Fizik takıldığınız bir konu mu?
- Hayır o Allah vergisi bir şey. Önemli olan benim bunun üzerine ne koyduğum. Emeğimle daha yakışıklı olamam ama emeğimle daha iyi bir oyuncu olabilirim. İnsan ancak emeğiyle övünebilir.
DELİ YÜREK’TEN UZUN HİKAYE’YE
2001 Deli Yürek: Bumerang Cehennemi
2004 Yazı Tura
2006 Son Osmanlı Yandım Ali
2007 Kabadayı
Ejder Kapanı
Uzun Hikaye
KENDİMLE İLGİLİ DERTLERİM VAR
Şu an hayatta nelerle derdiniz var?
- Maalesef memleketle ilgili dertler bitmiyor. Her an ne olacak endişesi var. 40 yaşına yaklaşmayla beraber kendimle ilgili dertlerim var.
Nedir kendinizle ilgili olanlar?
- Önceden farkında olmadan yanlış yaptığım şeyler olabilir. Şimdi yanlış yapacaksam da adını koyup bilerek yapayım, eğer gerçekten yanlışsa farkına varıp yapmayayım deyip bunları ayırt etmeye başlıyorum.
Peki ruhsal olarak neler değişiyor?
- Ruhunuzda olgunlaşıyor. Daha akli bir bakış, daha sağduyulu olmak ve özüne objektif bakmak insanı geliştiriyor. Bu yüzden hayat keyfini kaybetmiyor.

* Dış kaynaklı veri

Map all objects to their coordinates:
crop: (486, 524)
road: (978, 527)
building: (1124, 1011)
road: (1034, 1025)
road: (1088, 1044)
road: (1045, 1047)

20’li yaşlarınızdan beri Türkiye’nin hayran olduğu bir adamsınız. Bu egoyu içinizde nasıl dengeliyorsunuz?
- Yaptığımız işi çok abartmıyorum. Ben sette çalışan diğer insanlardan biriyim. Tek farkım vitrinde olmak. Etrafımda duyduğum pozitif şeyler beni mutlu ediyor ama bir taraftan da esas kendi kendime ne söylediğime bakıyorum.
Hep böyle, ayakları yere sağlam basan bir adam mıydınız?
- Çocukluğumdan beri sağduyu sahibi biri oldum. Zaman zaman belki havai ruh hallerine girmiş, egomun yükseldiği olmuştur ama en azından bunu farkına varacak bir akla ve çevreye sahibim.